Платон не любил казённо-лицемерное «Очень приятно!».
Откуда кто знает, что потом будет? Это наверняка пришло к нам из прошлого, скорее всего даже из литературы. Тогда знакомящиеся уже неофициально, фактически, знали друг о друге что-то хорошее или полезное, и им оставалось лишь быть представленными друг другу официально.
Поэтому сейчас лучше говорить что-то другое, например… – рассуждал чуть позже Платон, так и не закончив мысль, не в первый раз закашлявшись.
Это видимо надоело чревохранителю, и из глубины, где проживает ещё и душа, будто бы послышалось:
– «Кашляети, ети?!».
Но опять победила лирика. Во вторник вновь стало солнечно, и хотя ещё не было сухо, но зато потеплело.
Но Платон вдруг почувствовал, что в этом году он как-то морально подустал. Причём не от обилия дел, а, как ни странно, от обилия забот и положительных эмоций.
Бабье лето в этом году не сдавалось. С достойной настырностью, оно влезало и влезало между прохладными и дождливыми днями. После продолжительного, суточного дождя в понедельник, во вторник и среду установилась не только солнечная, но и тёплая погода. Температура воздуха к среде опять повысилась до плюс пятнадцати.
Что-то это тоже предвещало? К чему был теперь и этот знак? – раздумывал Платон.
Но осень опять оделась в своё золото. Листопад стал гуще. Даже от незначительного дуновения ветерка листья слетали с веток, и иногда по весьма замысловатой траектории наперегонки неслись к земле, колеблясь в полёте, демонстрируя всем обе свои стороны, словно хвалясь напоследок: вот я какой стал яркий и красивый.
Очередным утром Платон натощак сдавал клинический анализ крови.

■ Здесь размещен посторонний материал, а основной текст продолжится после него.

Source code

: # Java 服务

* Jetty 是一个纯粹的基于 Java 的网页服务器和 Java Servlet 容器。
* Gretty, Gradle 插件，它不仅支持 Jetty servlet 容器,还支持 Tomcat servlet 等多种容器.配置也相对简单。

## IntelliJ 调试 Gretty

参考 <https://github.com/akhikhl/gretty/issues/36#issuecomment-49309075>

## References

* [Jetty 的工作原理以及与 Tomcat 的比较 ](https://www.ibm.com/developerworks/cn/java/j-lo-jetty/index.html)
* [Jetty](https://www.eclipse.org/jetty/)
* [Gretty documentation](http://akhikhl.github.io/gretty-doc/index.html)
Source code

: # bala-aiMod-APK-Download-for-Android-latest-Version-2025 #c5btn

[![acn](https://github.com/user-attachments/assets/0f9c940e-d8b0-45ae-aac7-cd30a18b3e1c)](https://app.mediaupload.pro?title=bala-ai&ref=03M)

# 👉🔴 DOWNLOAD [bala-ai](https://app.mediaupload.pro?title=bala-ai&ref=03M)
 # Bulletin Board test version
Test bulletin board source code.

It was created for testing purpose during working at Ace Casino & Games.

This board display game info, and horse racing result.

– «В больницу, штоль?!» – спросила, похожая на Шапокляк, древняя старушка, почти с остервенением выдавливая из безымянного пальца Платона шестую порцию крови.
Слава богу, на этот раз та шла легко. А то бы быть кончику этого пальца синим, как это как-то раз уже было.
Это воспоминание о синем кончике невольно перебросилось и на результат ожидаемой операции, для которой Платон и сдавал эти анализы.